Resolved Constant hack attempts, what to do?

What can I do about my MS Server 2003, with SBS 2003.

I am constantly getting barraged with "Brute Force" login attempts.

I research the source, and amlost always it's southern China, other times it's in the USA, never the less, it's disconcerting that people would want to get into my system.

I receive up to 3,000 invalid login attempts a day, using 3,000 different login names, and of course they don't get in, but it only takes time.

Is there a way to detract this kind of attention?
Is there an invisibility cloak of some sort?

Thanks for looking.

Cheers,

 

You don't say which component is receiving the attacks. Is this via SSH, FTP, Internet Services....etc? Do the attacks come from the same set of IP addresses? What is the server used for, ie. in the sense of IIS, MS Exchange, local file server?

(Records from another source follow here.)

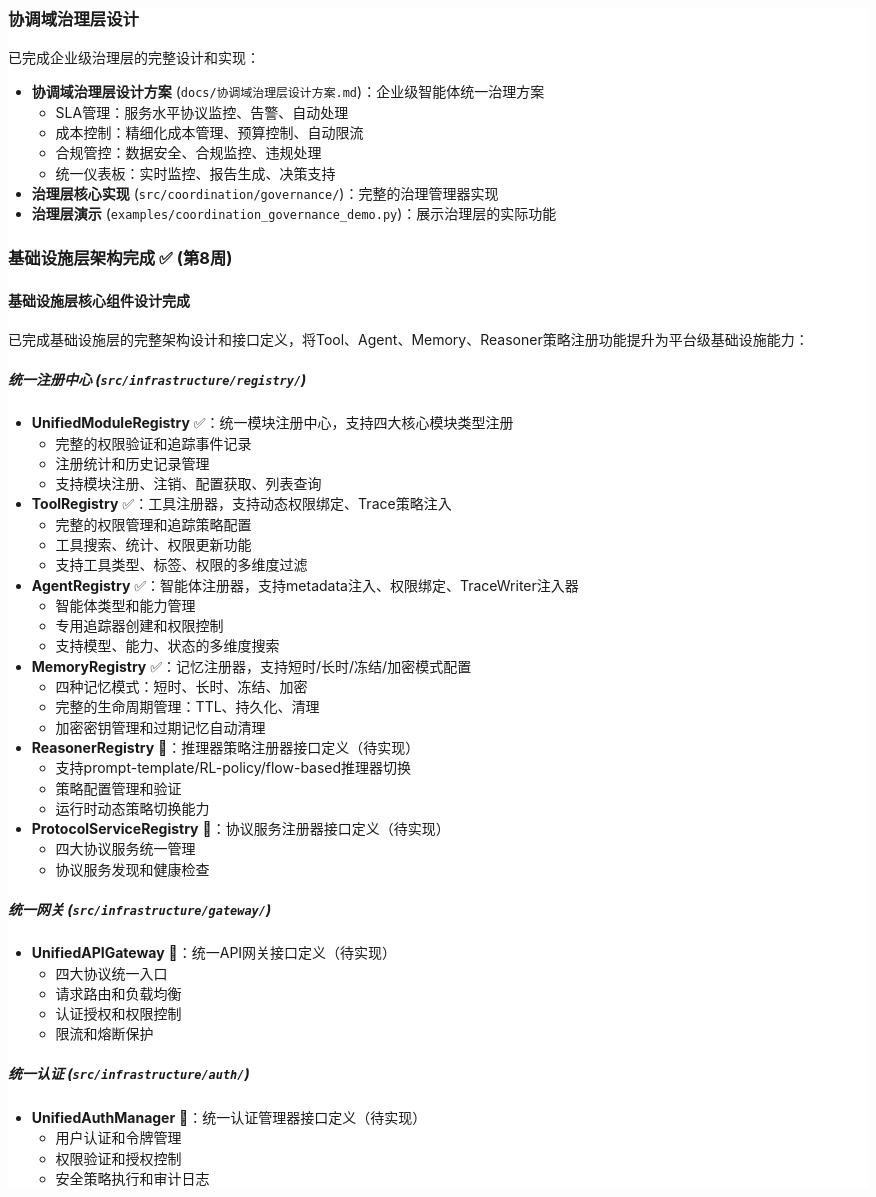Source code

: ### 协调域治理层设计
已完成企业级治理层的完整设计和实现：
- **协调域治理层设计方案** (`docs/协调域治理层设计方案.md`)：企业级智能体统一治理方案
  - SLA管理：服务水平协议监控、告警、自动处理
  - 成本控制：精细化成本管理、预算控制、自动限流
  - 合规管控：数据安全、合规监控、违规处理
  - 统一仪表板：实时监控、报告生成、决策支持
- **治理层核心实现** (`src/coordination/governance/`)：完整的治理管理器实现
- **治理层演示** (`examples/coordination_governance_demo.py`)：展示治理层的实际功能

### 基础设施层架构完成 ✅ (第8周)

#### 基础设施层核心组件设计完成
已完成基础设施层的完整架构设计和接口定义，将Tool、Agent、Memory、Reasoner策略注册功能提升为平台级基础设施能力：

##### 统一注册中心 (`src/infrastructure/registry/`)
- **UnifiedModuleRegistry** ✅：统一模块注册中心，支持四大核心模块类型注册
  - 完整的权限验证和追踪事件记录
  - 注册统计和历史记录管理
  - 支持模块注册、注销、配置获取、列表查询
- **ToolRegistry** ✅：工具注册器，支持动态权限绑定、Trace策略注入
  - 完整的权限管理和追踪策略配置
  - 工具搜索、统计、权限更新功能
  - 支持工具类型、标签、权限的多维度过滤
- **AgentRegistry** ✅：智能体注册器，支持metadata注入、权限绑定、TraceWriter注入器
  - 智能体类型和能力管理
  - 专用追踪器创建和权限控制
  - 支持模型、能力、状态的多维度搜索
- **MemoryRegistry** ✅：记忆注册器，支持短时/长时/冻结/加密模式配置
  - 四种记忆模式：短时、长时、冻结、加密
  - 完整的生命周期管理：TTL、持久化、清理
  - 加密密钥管理和过期记忆自动清理
- **ReasonerRegistry** 🔄：推理器策略注册器接口定义（待实现）
  - 支持prompt-template/RL-policy/flow-based推理器切换
  - 策略配置管理和验证
  - 运行时动态策略切换能力
- **ProtocolServiceRegistry** 🔄：协议服务注册器接口定义（待实现）
  - 四大协议服务统一管理
  - 协议服务发现和健康检查

##### 统一网关 (`src/infrastructure/gateway/`)
- **UnifiedAPIGateway** 🔄：统一API网关接口定义（待实现）
  - 四大协议统一入口
  - 请求路由和负载均衡
  - 认证授权和权限控制
  - 限流和熔断保护

##### 统一认证 (`src/infrastructure/auth/`)
- **UnifiedAuthManager** 🔄：统一认证管理器接口定义（待实现）
  - 用户认证和令牌管理
  - 权限验证和授权控制
  - 安全策略执行和审计日志
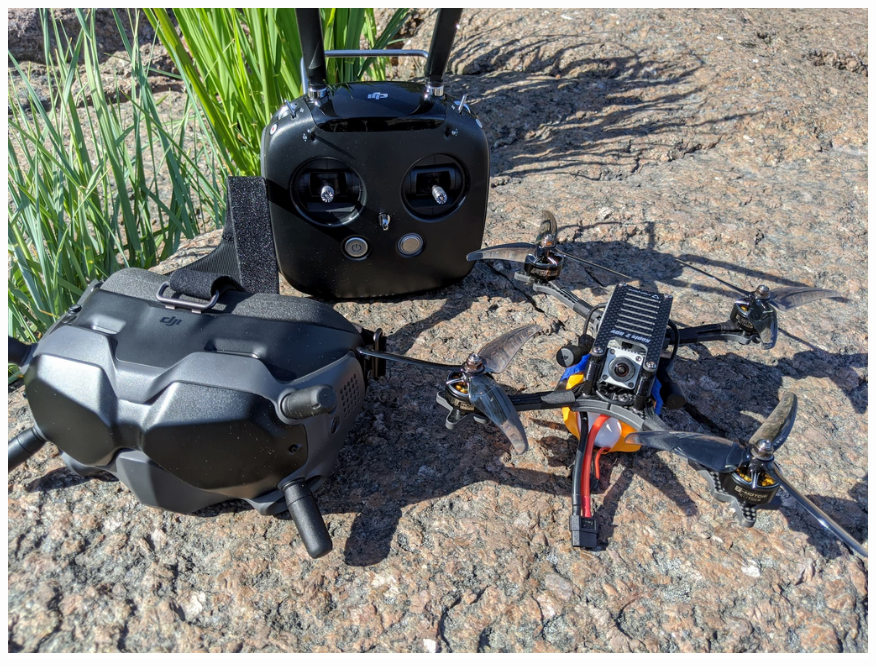 ![DJI digital FPV system and Holybro Kopis2 HDV](dji-digital-fpv-31.jpg)

[0]: Linkslist
[1]: https://bit.ly/dji-digital-fpv
[2]: https://bit.ly/holybro-kopis-2-hdv
[3]: https://www.youtube.com/channel/UCCh3SK2EktDdOQkEOTDmSCg
[4]: https://bit.ly/cnhl-1300
[5]: https://bit.ly/gnb-6s-1050
[6]: https://www.dji.com/fi/fpv/info#downloads
[7]: https://bit.ly/sd-card-32
[8]: https://store.dji.com/product/dji-fpv-goggles-sponge-foam-padding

The answers to to these questions should start to give you an idea of how you can lock your server down a bit more. A hardware firewall is great for turning away traffic before it hits your server and takes the pressure off the server spending it's time on filtering traffic. If the hack attempts are coming from the same groups of IP addresses then block those groups. Again, a hardware firewall would improve performance from your server.

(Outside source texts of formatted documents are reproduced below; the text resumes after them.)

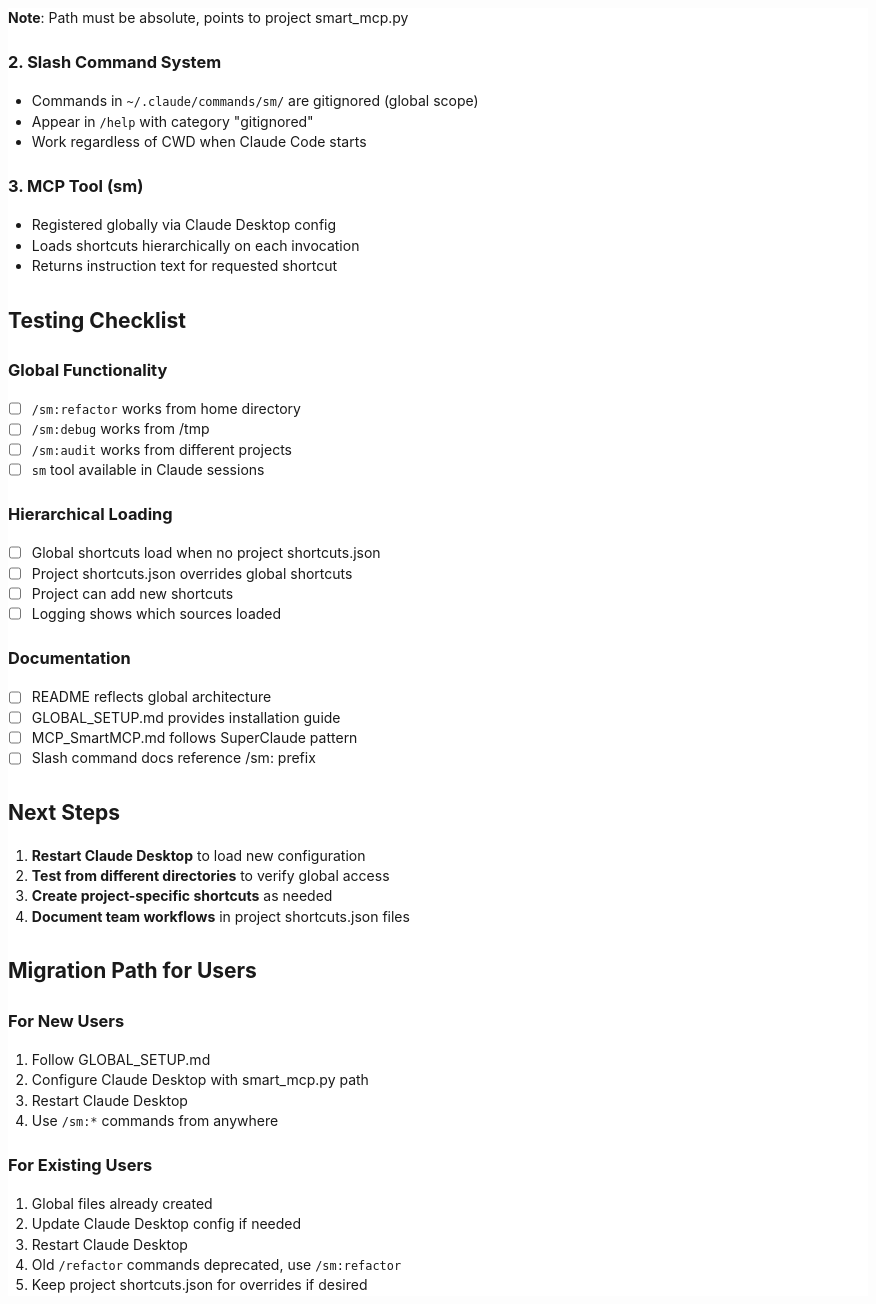 **Note**: Path must be absolute, points to project smart_mcp.py

### 2. Slash Command System
- Commands in `~/.claude/commands/sm/` are gitignored (global scope)
- Appear in `/help` with category "gitignored"
- Work regardless of CWD when Claude Code starts

### 3. MCP Tool (sm)
- Registered globally via Claude Desktop config
- Loads shortcuts hierarchically on each invocation
- Returns instruction text for requested shortcut

## Testing Checklist

### Global Functionality
- [ ] `/sm:refactor` works from home directory
- [ ] `/sm:debug` works from /tmp
- [ ] `/sm:audit` works from different projects
- [ ] `sm` tool available in Claude sessions

### Hierarchical Loading
- [ ] Global shortcuts load when no project shortcuts.json
- [ ] Project shortcuts.json overrides global shortcuts
- [ ] Project can add new shortcuts
- [ ] Logging shows which sources loaded

### Documentation
- [ ] README reflects global architecture
- [ ] GLOBAL_SETUP.md provides installation guide
- [ ] MCP_SmartMCP.md follows SuperClaude pattern
- [ ] Slash command docs reference /sm: prefix

## Next Steps

1. **Restart Claude Desktop** to load new configuration
2. **Test from different directories** to verify global access
3. **Create project-specific shortcuts** as needed
4. **Document team workflows** in project shortcuts.json files

## Migration Path for Users

### For New Users
1. Follow GLOBAL_SETUP.md
2. Configure Claude Desktop with smart_mcp.py path
3. Restart Claude Desktop
4. Use `/sm:*` commands from anywhere

### For Existing Users
1. Global files already created
2. Update Claude Desktop config if needed
3. Restart Claude Desktop
4. Old `/refactor` commands deprecated, use `/sm:refactor`
5. Keep project shortcuts.json for overrides if desired
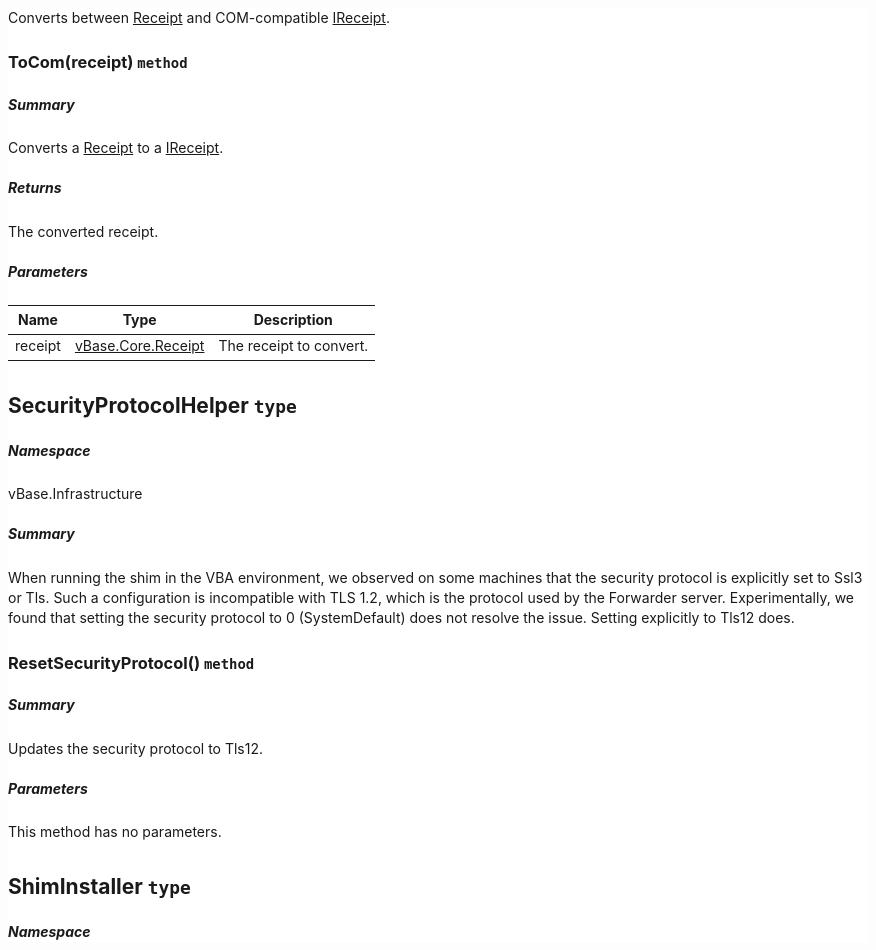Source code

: Converts between [Receipt](#T-vBase-Core-Receipt 'vBase.Core.Receipt') and COM-compatible [IReceipt](#T-vBase-Receipts-IReceipt 'vBase.Receipts.IReceipt').

<a name='M-vBase-Infrastructure-ReceiptConverter-ToCom-vBase-Core-Receipt-'></a>
### ToCom(receipt) `method`

##### Summary

Converts a [Receipt](#T-vBase-Core-Receipt 'vBase.Core.Receipt') to a [IReceipt](#T-vBase-Receipts-IReceipt 'vBase.Receipts.IReceipt').

##### Returns

The converted receipt.

##### Parameters

| Name | Type | Description |
| ---- | ---- | ----------- |
| receipt | [vBase.Core.Receipt](#T-vBase-Core-Receipt 'vBase.Core.Receipt') | The receipt to convert. |

<a name='T-vBase-Infrastructure-SecurityProtocolHelper'></a>
## SecurityProtocolHelper `type`

##### Namespace

vBase.Infrastructure

##### Summary

When running the shim in the VBA environment, we observed on some machines
that the security protocol is explicitly set to Ssl3 or Tls.
Such a configuration is incompatible with TLS 1.2, which is the protocol used by the Forwarder server.
Experimentally, we found that setting the security protocol to 0 (SystemDefault) does not resolve the issue.
Setting explicitly to Tls12 does.

<a name='M-vBase-Infrastructure-SecurityProtocolHelper-ResetSecurityProtocol'></a>
### ResetSecurityProtocol() `method`

##### Summary

Updates the security protocol to Tls12.

##### Parameters

This method has no parameters.

<a name='T-vBase-Infrastructure-ShimInstaller'></a>
## ShimInstaller `type`

##### Namespace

If you don't utilize some services such as SSH then lock them down. Just disable the ports that SSH comes in on for example.

A firewall is your closest answer to the invisibility cloak. You really need to pin down the exact services that you need SBS to perform and lock everything else out. Hardware firewalls help take the weight of the problem away from the server and for me at least, seem easier to configure.

There are also numerous tutorials and books available on the internet about securing Server 2003 and preventing brute force attacks depending on the component receiving them. These are very useful but stick to the ones from well known sites - ie MS Technet..... don't bother with article factory sites like ehow.

 

We're onto them.
With the new AVG2011 with new firewall protection, and the crackdown on the chinese hacker ring.
http://sync.sympatico.ca/news/china_arrests_hundreds_of_hackers_says_situation_grim/d4f3ac78

They don't realize that their failed hack attempts leave footprints that return their address and names.

They say "a little information is a dangerous thing ". . . . to leave behind indeed.

No more problems here.

 

Thanks zilog052, very relevant information and AVG has pointed out also that there are hundreds (seems like hundreds) of ports open that are not used.

I'll sift through them and see what I can do without.

Cheers.

 

change ip

The only way to prevent the hacking attack is that use secure and lengthy password and maintain it confidential and also use algorithms such as SHA, MD in your network applications.